Brückenbauerin zwischen IT und Business
Mazumder hat Informatik-, Ingenieur- und Wirtschaftswissenschaften studiert und bringt ein Verständnis für beide Disziplinen mit. Oft vermittelt sie zwischen den Welten. «Wir haben heute immer noch grosse Lücken zwischen IT und Business. Wenn ein Unternehmen erfolgreich sein und bleiben will, müssen beide Welten stärker zusammenarbeiten und auch zusammenwachsen».
Wenn ein Unternehmen erfolgreich sein und bleiben will, müssen IT und Business stärker zusammenarbeiten.»
Prof. Dr. Sita Mazumder
Ihre Themenschwerpunkte sind Digitalisierung, Digitale Transformation, Cyberkriminalität, Korruption, Geldwäsche, Innovationsmanagement sowie neue Geschäftsmodelle unter Einbezug neuer Technologien wie beispielsweise Künstlicher Intelligenz.
In diesem Zusammenhang hat sie sich mit dem Diversity Management befasst, unter anderem mit der Rolle der Frau in der Wirtschaft. Vor zehn Jahren hat sie eine Buchreihe über Frauenkarrieren mit herausgegeben. Hat sich in dieser Zeit etwas verändert für die Frauen? «Ich wünschte, es ginge schneller», sagt sie.
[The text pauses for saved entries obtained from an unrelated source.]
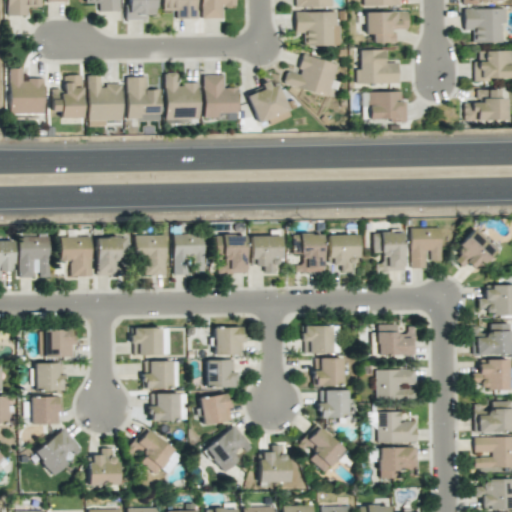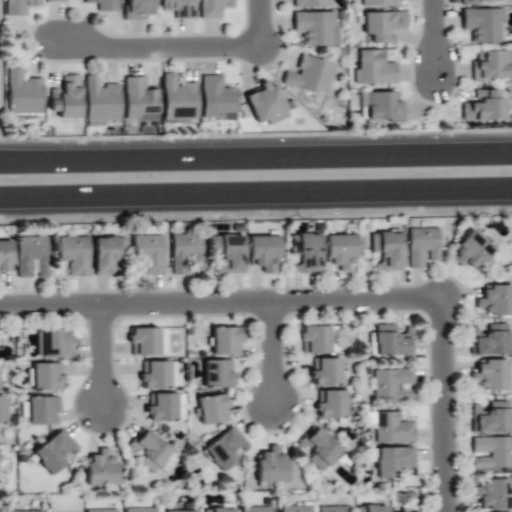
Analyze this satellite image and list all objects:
building: (476, 0)
building: (377, 2)
building: (310, 3)
building: (103, 5)
building: (18, 6)
building: (178, 8)
building: (211, 8)
building: (137, 9)
road: (262, 21)
building: (482, 23)
building: (382, 25)
building: (315, 27)
road: (436, 41)
road: (159, 45)
building: (490, 65)
building: (372, 68)
building: (309, 75)
building: (22, 93)
building: (65, 97)
building: (215, 97)
building: (177, 98)
building: (138, 100)
building: (100, 101)
building: (265, 103)
building: (383, 106)
building: (483, 106)
road: (256, 162)
road: (256, 187)
building: (421, 245)
building: (386, 250)
building: (471, 250)
building: (339, 251)
building: (305, 252)
building: (148, 253)
building: (185, 253)
building: (228, 253)
building: (263, 253)
building: (74, 254)
building: (5, 255)
building: (31, 256)
building: (107, 256)
building: (494, 300)
road: (222, 305)
building: (317, 339)
building: (225, 340)
building: (391, 340)
building: (488, 340)
building: (147, 341)
building: (52, 343)
road: (275, 355)
road: (104, 359)
building: (324, 372)
building: (217, 373)
building: (157, 374)
building: (489, 374)
building: (45, 376)
building: (390, 384)
building: (329, 404)
building: (160, 406)
road: (446, 406)
building: (212, 408)
building: (1, 409)
building: (41, 410)
building: (490, 417)
building: (391, 428)
building: (224, 448)
building: (317, 448)
building: (147, 450)
building: (54, 451)
building: (491, 451)
building: (394, 461)
building: (167, 462)
building: (270, 464)
building: (100, 468)
building: (491, 494)
building: (294, 508)
building: (331, 508)
building: (370, 508)
building: (137, 509)
building: (217, 509)
building: (254, 509)
building: (100, 510)
building: (27, 511)
building: (176, 511)
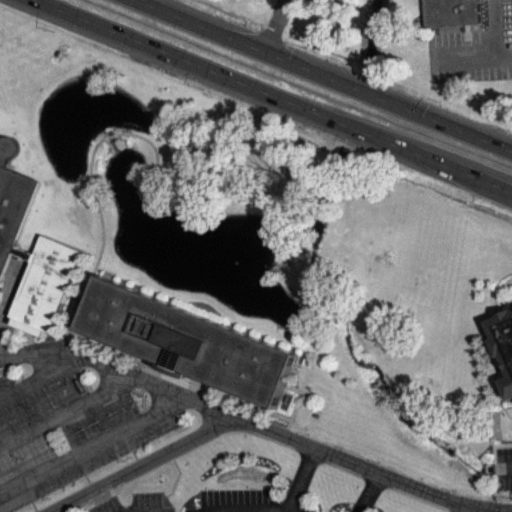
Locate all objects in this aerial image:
building: (449, 11)
building: (452, 15)
road: (273, 24)
parking lot: (473, 47)
road: (458, 59)
road: (327, 75)
road: (275, 96)
road: (92, 165)
building: (13, 200)
building: (13, 208)
building: (46, 284)
road: (9, 289)
building: (48, 292)
building: (189, 341)
building: (503, 342)
building: (190, 346)
building: (504, 346)
road: (167, 369)
road: (123, 371)
building: (177, 376)
road: (306, 378)
road: (173, 379)
road: (35, 380)
road: (292, 411)
road: (65, 413)
road: (273, 429)
parking lot: (63, 432)
road: (90, 447)
road: (506, 465)
parking lot: (502, 466)
road: (299, 477)
road: (366, 491)
parking lot: (242, 501)
parking lot: (133, 502)
road: (59, 508)
road: (464, 508)
road: (248, 510)
road: (139, 511)
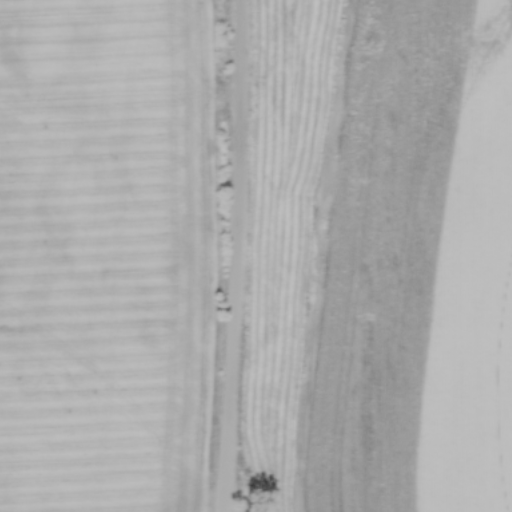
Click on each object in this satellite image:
road: (233, 256)
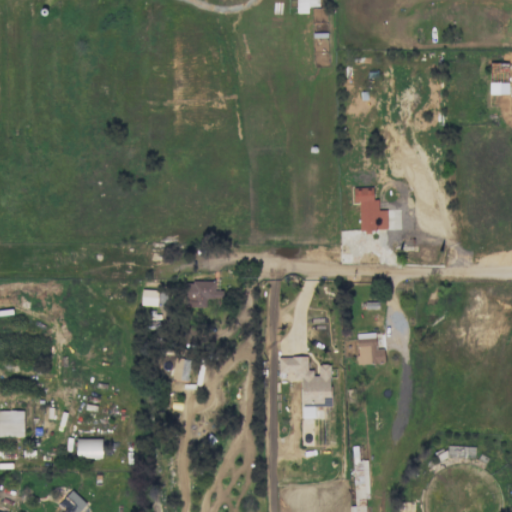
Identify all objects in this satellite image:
road: (216, 7)
building: (368, 210)
road: (392, 276)
building: (200, 292)
building: (148, 297)
building: (367, 349)
road: (403, 354)
building: (180, 368)
building: (307, 382)
road: (268, 389)
building: (11, 423)
building: (87, 448)
building: (358, 483)
building: (71, 502)
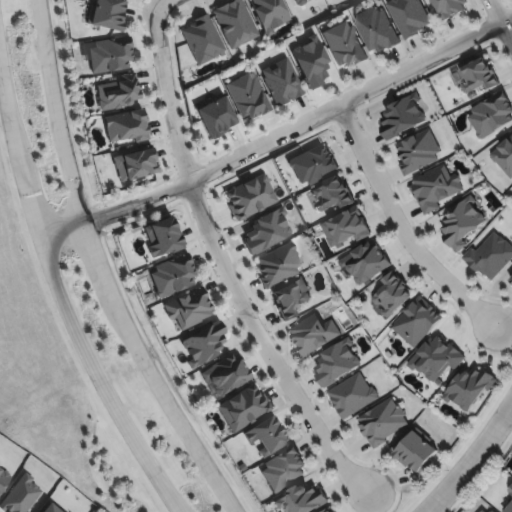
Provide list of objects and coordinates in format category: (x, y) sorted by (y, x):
building: (299, 1)
building: (299, 2)
building: (447, 8)
building: (448, 9)
road: (495, 11)
building: (106, 14)
building: (104, 15)
building: (268, 15)
building: (269, 15)
building: (409, 17)
building: (409, 17)
building: (233, 24)
building: (233, 25)
building: (376, 30)
building: (377, 32)
road: (506, 33)
building: (201, 41)
building: (201, 44)
building: (343, 44)
building: (344, 47)
building: (109, 54)
building: (109, 56)
building: (308, 60)
building: (310, 63)
building: (479, 75)
building: (477, 77)
building: (279, 81)
building: (280, 84)
road: (167, 89)
building: (117, 92)
building: (116, 94)
building: (246, 96)
building: (246, 98)
road: (54, 112)
building: (490, 115)
building: (492, 115)
building: (215, 117)
building: (402, 117)
building: (402, 117)
building: (214, 120)
road: (300, 124)
building: (125, 127)
building: (125, 128)
building: (417, 152)
building: (418, 152)
building: (504, 156)
road: (17, 157)
building: (504, 157)
building: (134, 163)
building: (311, 164)
building: (313, 164)
building: (134, 167)
building: (435, 187)
building: (434, 189)
building: (331, 195)
building: (332, 195)
building: (249, 196)
building: (249, 197)
building: (461, 223)
building: (462, 223)
building: (347, 227)
road: (401, 228)
building: (346, 229)
road: (60, 230)
building: (266, 230)
building: (266, 231)
building: (161, 237)
building: (163, 237)
building: (490, 256)
building: (489, 257)
building: (367, 262)
building: (365, 263)
building: (276, 265)
building: (277, 265)
building: (171, 275)
building: (172, 275)
building: (511, 280)
building: (510, 282)
building: (391, 294)
building: (393, 294)
building: (289, 298)
building: (289, 299)
building: (187, 308)
building: (188, 308)
building: (418, 321)
building: (417, 322)
building: (313, 333)
building: (314, 333)
building: (202, 343)
building: (201, 344)
road: (266, 346)
building: (435, 358)
building: (437, 358)
building: (336, 363)
building: (337, 363)
road: (150, 371)
building: (226, 374)
building: (224, 375)
road: (97, 380)
building: (469, 388)
building: (468, 390)
building: (352, 395)
building: (352, 396)
building: (243, 406)
building: (242, 407)
building: (381, 422)
building: (382, 422)
building: (266, 435)
building: (266, 435)
building: (417, 453)
building: (416, 454)
road: (471, 460)
building: (282, 469)
building: (283, 469)
building: (2, 477)
building: (3, 480)
building: (21, 495)
building: (21, 496)
building: (300, 500)
building: (301, 500)
building: (509, 502)
building: (509, 502)
building: (49, 508)
building: (51, 509)
building: (487, 509)
building: (325, 510)
building: (328, 510)
building: (484, 511)
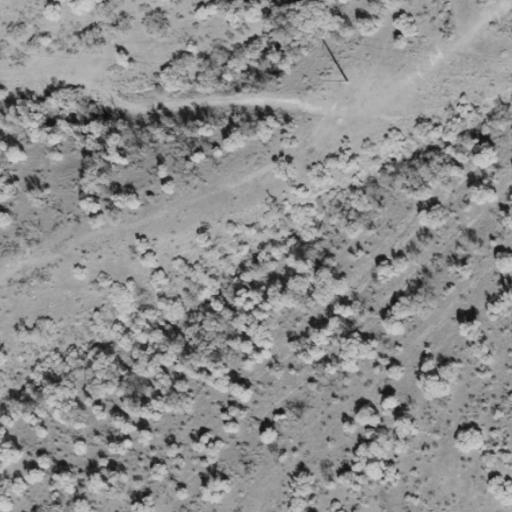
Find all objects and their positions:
power tower: (349, 82)
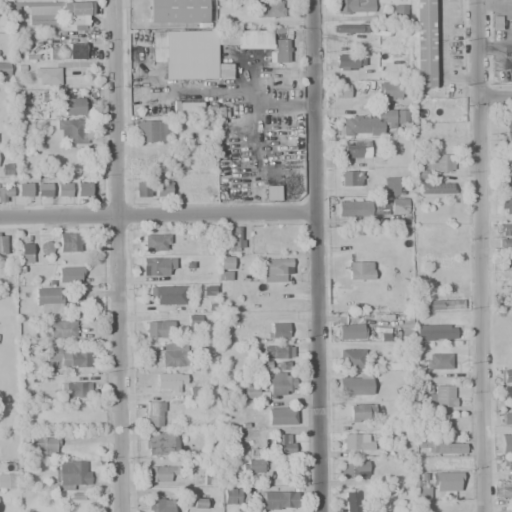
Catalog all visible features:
building: (348, 6)
building: (352, 6)
building: (268, 8)
building: (268, 9)
building: (398, 10)
building: (176, 11)
building: (176, 11)
building: (399, 12)
building: (77, 14)
building: (42, 15)
building: (77, 16)
building: (42, 19)
building: (349, 28)
building: (350, 28)
building: (243, 37)
building: (422, 43)
building: (423, 43)
building: (164, 46)
building: (198, 50)
building: (280, 50)
building: (75, 51)
building: (280, 51)
building: (67, 53)
building: (348, 61)
building: (348, 62)
building: (189, 68)
building: (4, 69)
building: (4, 69)
building: (46, 76)
building: (47, 76)
power tower: (489, 83)
building: (389, 90)
building: (341, 91)
building: (388, 91)
road: (494, 95)
building: (73, 106)
building: (73, 107)
building: (189, 108)
road: (344, 111)
building: (390, 118)
building: (367, 124)
building: (355, 126)
building: (507, 129)
building: (70, 130)
building: (71, 131)
building: (150, 131)
building: (152, 132)
building: (353, 149)
building: (355, 149)
building: (383, 160)
building: (175, 162)
building: (435, 163)
building: (432, 165)
building: (349, 178)
building: (350, 179)
building: (507, 183)
building: (389, 186)
building: (390, 186)
building: (436, 188)
building: (438, 188)
building: (24, 189)
building: (43, 189)
building: (83, 189)
building: (83, 189)
building: (141, 189)
building: (142, 189)
building: (161, 189)
building: (162, 189)
building: (24, 190)
building: (43, 190)
building: (63, 190)
building: (63, 190)
building: (6, 192)
building: (5, 193)
building: (271, 193)
building: (272, 193)
building: (505, 205)
building: (398, 206)
building: (349, 209)
building: (363, 209)
road: (157, 214)
building: (505, 230)
building: (233, 239)
building: (233, 239)
building: (69, 242)
building: (155, 242)
building: (156, 242)
building: (3, 243)
building: (69, 243)
building: (2, 244)
building: (506, 244)
building: (45, 249)
building: (25, 252)
building: (25, 253)
road: (118, 256)
road: (315, 256)
road: (478, 256)
building: (225, 263)
building: (504, 265)
building: (156, 266)
building: (154, 267)
building: (275, 270)
building: (276, 270)
building: (359, 270)
building: (359, 271)
building: (69, 275)
building: (69, 275)
building: (168, 295)
building: (169, 295)
building: (506, 296)
building: (47, 300)
building: (49, 300)
building: (443, 304)
building: (442, 305)
building: (406, 326)
building: (405, 327)
building: (59, 329)
building: (61, 329)
building: (159, 329)
building: (158, 330)
building: (276, 330)
building: (278, 330)
building: (350, 331)
building: (349, 332)
building: (434, 333)
building: (435, 333)
building: (277, 352)
building: (275, 353)
building: (174, 355)
building: (174, 355)
building: (67, 357)
building: (68, 357)
building: (351, 357)
building: (350, 358)
building: (437, 361)
building: (438, 361)
building: (282, 366)
building: (507, 376)
building: (169, 382)
building: (169, 382)
building: (279, 383)
building: (280, 383)
building: (353, 384)
building: (354, 386)
building: (35, 388)
building: (74, 389)
building: (74, 391)
building: (251, 392)
building: (506, 393)
building: (441, 396)
building: (441, 397)
building: (360, 412)
building: (361, 412)
building: (153, 414)
building: (154, 414)
building: (280, 416)
building: (281, 416)
building: (506, 418)
building: (356, 441)
building: (356, 442)
building: (160, 443)
building: (282, 443)
building: (161, 444)
building: (282, 444)
building: (505, 444)
building: (43, 445)
building: (42, 446)
building: (446, 448)
building: (449, 448)
building: (507, 461)
building: (251, 466)
building: (251, 467)
building: (353, 468)
building: (352, 469)
building: (158, 473)
building: (160, 473)
building: (71, 474)
building: (70, 475)
building: (209, 478)
building: (6, 481)
building: (445, 481)
building: (446, 481)
building: (505, 491)
building: (422, 493)
building: (230, 496)
building: (230, 496)
building: (276, 500)
building: (276, 500)
building: (351, 501)
building: (354, 501)
building: (199, 503)
building: (160, 504)
building: (160, 505)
Doch die Gründe, warum sich die Zahlen so schleppend verbessern oder gar stagnieren, seien vielfältig und hochgradig vernetzt.
Stereotype verhindern Chancengleichheit
Einer der Haupttreiber sind Gender Stereotypen. «Diese sind per se nicht falsch, sie generieren jedoch Erwartungen. Um gleiche Chancen zu erlangen, müssen wir diese Bilder anpassen. «Das ist langwierig, weil es ans innerste unserer Werte geht.» Für Mazumder ist klar: «Wenn jemand bunt und wild arbeiten möchte wie ich, soll das ok sein. Nicht ok ist, wenn jemand extern getriebene Entscheidungen gegen die eigenen Präferenzen treffen muss.»
Sita Mazumder hat am eigenen Leib erfahren, welche Effekte Stereotypen haben können. Ihr Vater, ein eingewanderter Inder, hat die Mutter, eine halb Schweizerin und halb Französin, im tiefen Aargau kennengelernt. Als Kind wurde sie wegen ihrer Hautfarbe gehänselt und ausgegrenzt. In der Mittelschule dann der Wechsel: «Als Teenager war Multikulti spannend und ich war plötzlich wie ein Rockstar», erinnert sie sich. Mit 16 machte sie die Privatpilotenlizenz. «Für viele völlig absurd. Ich habe das gemacht, weil ich fliegen wollte.»
Ein Prinzip, dem sie bis heute treu ist. «Ich wünschte, unsere Welt würde mehr leben und leben lassen. Wir haben viele fundamentale Fragen zu lösen. Dies bedingt authentische und geerdete Persönlichkeiten, die durch Wissen und Erfahrung in ehrlichen Diskussionen auf bessere Lösungen kommen.» Und ja: Diverse Teams und Querköpfe wie sie, seien schwierig zu führen.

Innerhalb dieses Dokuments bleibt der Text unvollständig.